++++ Document source ++++
Image Comics, qui est considéré comme le troisième plus grand éditeur de comics aux Etats-Unis, a toujours basé sa ligne éditoriale sur le concept du creator owned ainsi que sur la liberté d’expression de ses artistes, notion encore plus évidente et plus marquée à partir du début des années 2000.
Là où certains auteurs travaillant pour les big two ont pu se sentir, à un moment donné de leur carrière, freinés dans leur processus de création à cause d’une censure plus ou moins assumée, ceux là même ont toujours vanté les mérites de la maison au I Majuscule dans ce domaine, que ce soit par le biais d’une campagne publicitaire datant d’il y a déjà quelques années, ou rien de moins que lors de la conférence qui s’est déroulée lors du FIBD d’Angoulême en janvier dernier.
C’est ainsi que chez Image Comics, du sexe, on en voit (et on en lit surtout) le plus naturellement du monde, tout simplement parce que cela fait partie des choses de la vie, et ce qui est d’autant plus intéressant c’est que dans bon nombre de titres publiés chez cet éditeur, l’emploi du sexe devient un outil narratif, une notion importante dans l’intrigue mais que l’on pourrait remplacer par tout autre chose, en résulte une utilisation d’autant plus décomplexée et primaire, alors qu’elle n’en est pas vraiment le cœur du sujet, malgré un titre qui ne laisse pourtant aucune ambiguïté.
En lisant Sex Criminals, (édité en France par les bons soins de Glénat Comics, qui se charge, grâce aux remaniements de cette écurie, de diversifier un peu ce qui se fait déjà dans notre pays, en publiant des titres tels que Lazarus, et dont les autres publications sont assez enthousiasmantes, du coup, je me mets à rêver de titres VO publiés par leurs bons soins et dont j’ai parlé sur ce blog…), je n’ai pu m’empêcher de faire le rapprochement avec une autre série qui m’avait beaucoup enthousiasmée, Sunstone (également publié chez Image) où le sexe est bien évidemment un acteur fondamental de l’intrigue, mais constitue plus un ciment dans la relation de ses personnages principaux, sans parler du fait que dans les premières pages, leur apprentissage respectif est synonyme de recherche identitaire pour les deux héroïnes (Suzie et Lisa), et mine de rien, c’est une notion des plus importantes, et des plus actuelles.
++++ Données à examiner ++++
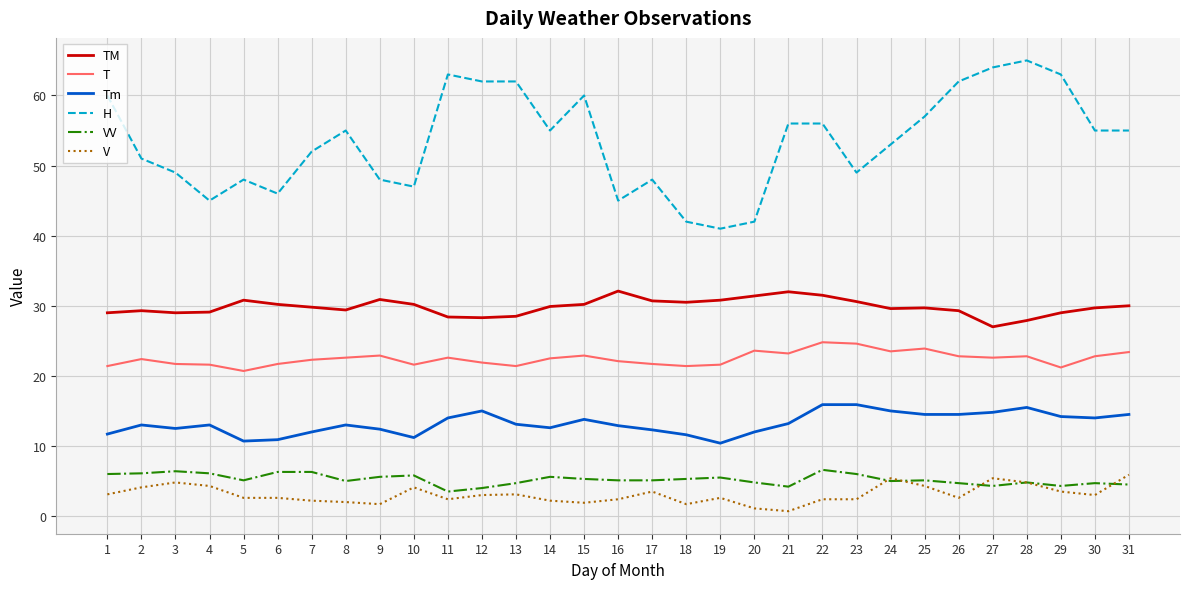

What is the difference between the highest and lowest values at 12?

59.0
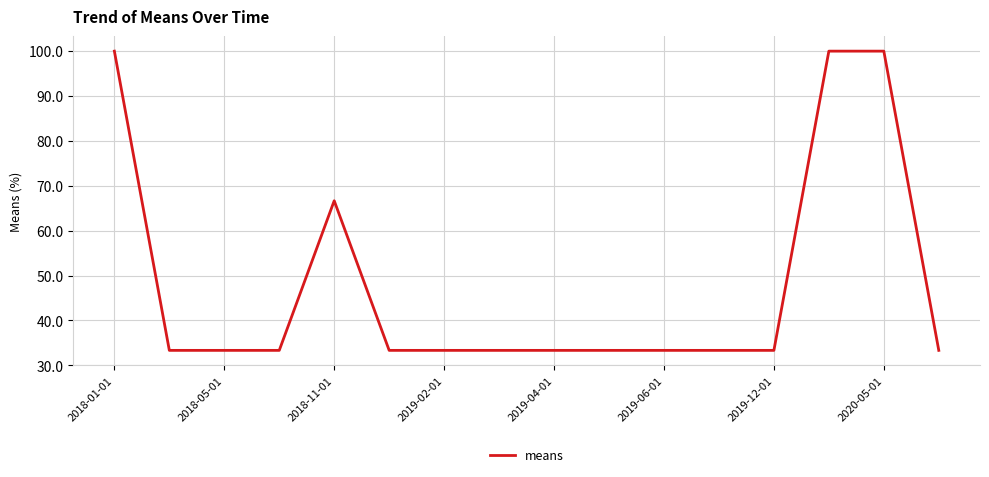

What is the maximum value shown in the chart?

100.0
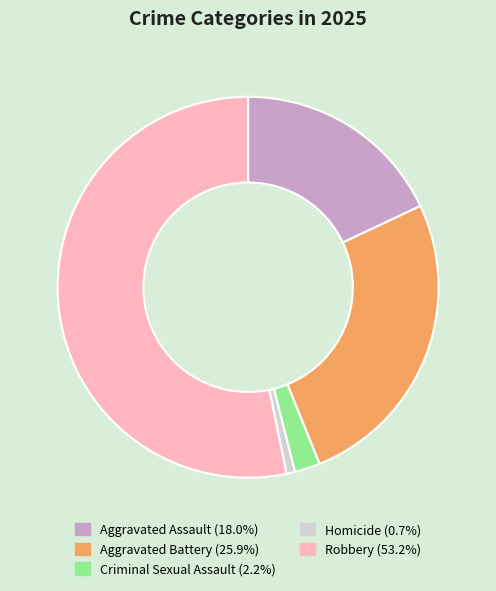

Combined, do Criminal Sexual Assault and Homicide account for over 50%?

No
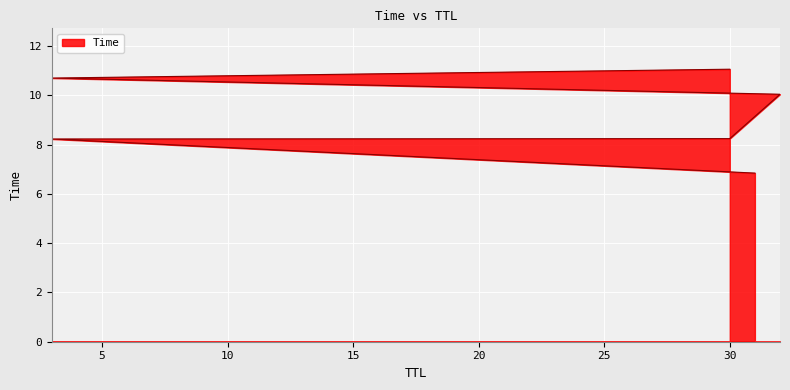

Reading left to right, list all the values displayed in this chart.

6.8	8.2	8.2	10.0	10.7	11.1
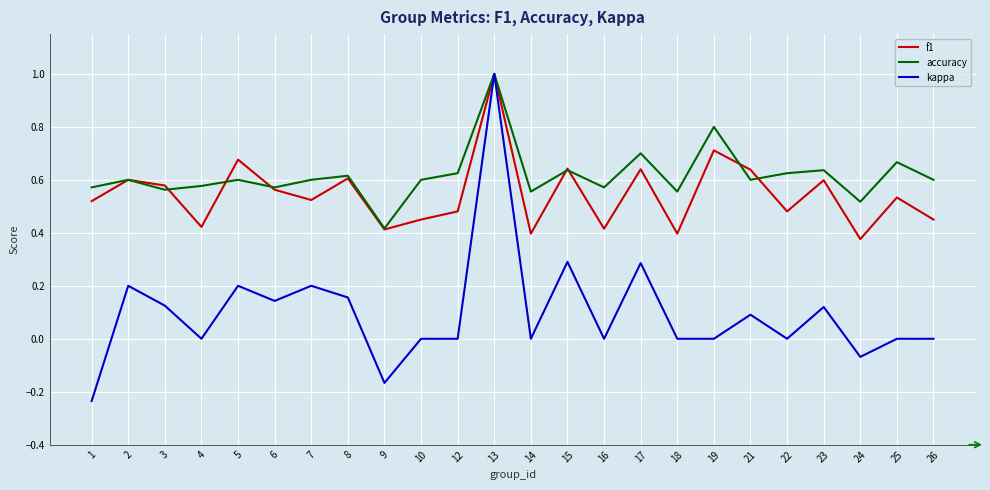

What is the maximum value for accuracy?

1.0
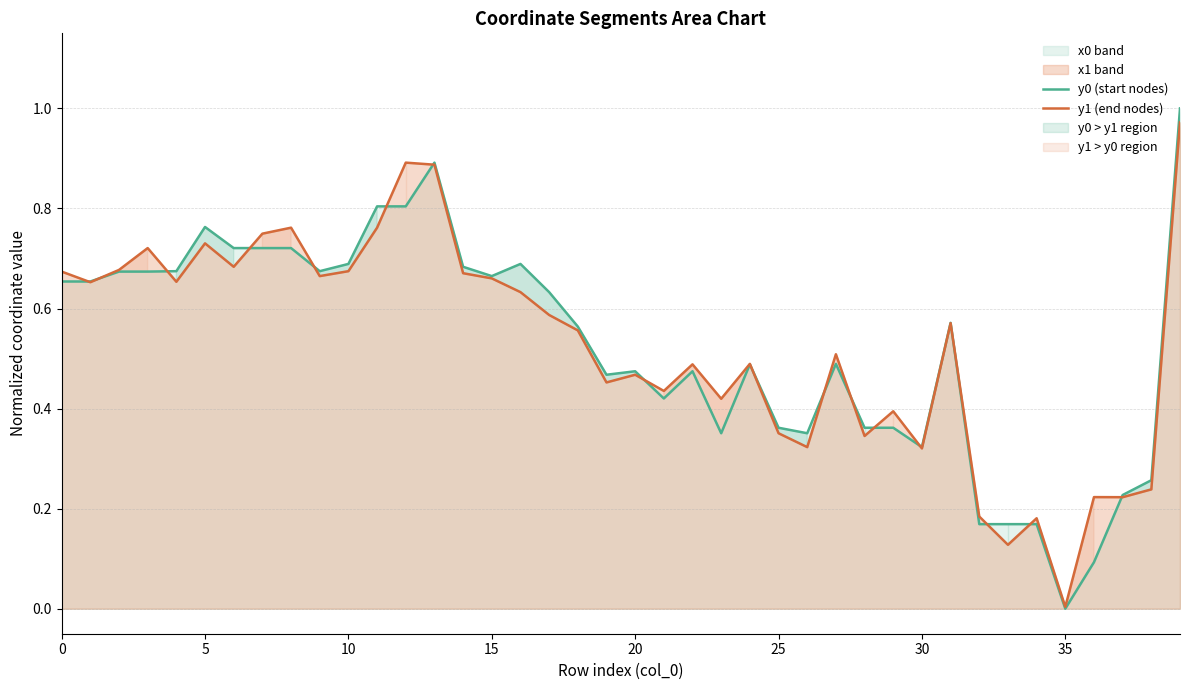

What is the total value across all series at 14?

1.4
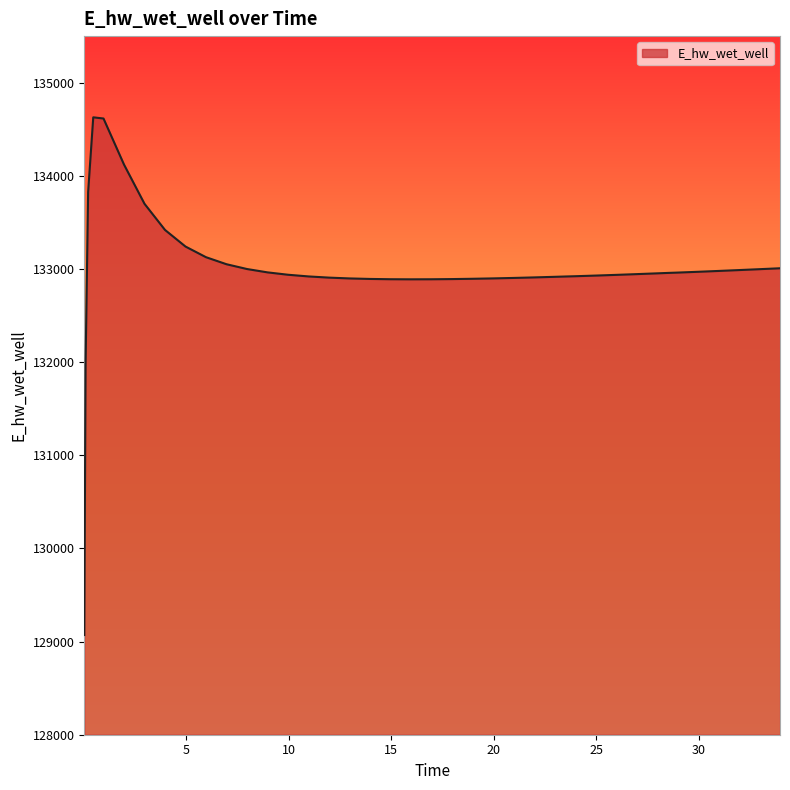

What is the difference between the maximum and minimum values?

5557.7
++++
• _Exercices à traiter_
• A. Répondez à ces questions à partir du document source :
(i) Quel rang Image Comics occupe-t-il parmi les éditeurs de comics aux États-Unis ?
(ii) Quel éditeur publie Sex Criminals en France ?
(iii) Comment s'appellent les deux héroïnes de Sunstone ?
• B. Recopiez fidèlement toutes les lignes de données du bloc 1, en omettant les images.
Les lignes de données n'ont aucun rapport avec le document source.

• _Corrigé des exercices_
• A.
(i) Le troisième rang : c'est le troisième plus grand éditeur de comics.
(ii) Glénat Comics.
(iii) Suzie et Lisa.

• B.
What is the difference between the highest and lowest values at 12?

59.0

What is the maximum value shown in the chart?

100.0

Combined, do Criminal Sexual Assault and Homicide account for over 50%?

No

Reading left to right, list all the values displayed in this chart.

6.8	8.2	8.2	10.0	10.7	11.1

What is the maximum value for accuracy?

1.0

What is the total value across all series at 14?

1.4

What is the difference between the maximum and minimum values?

5557.7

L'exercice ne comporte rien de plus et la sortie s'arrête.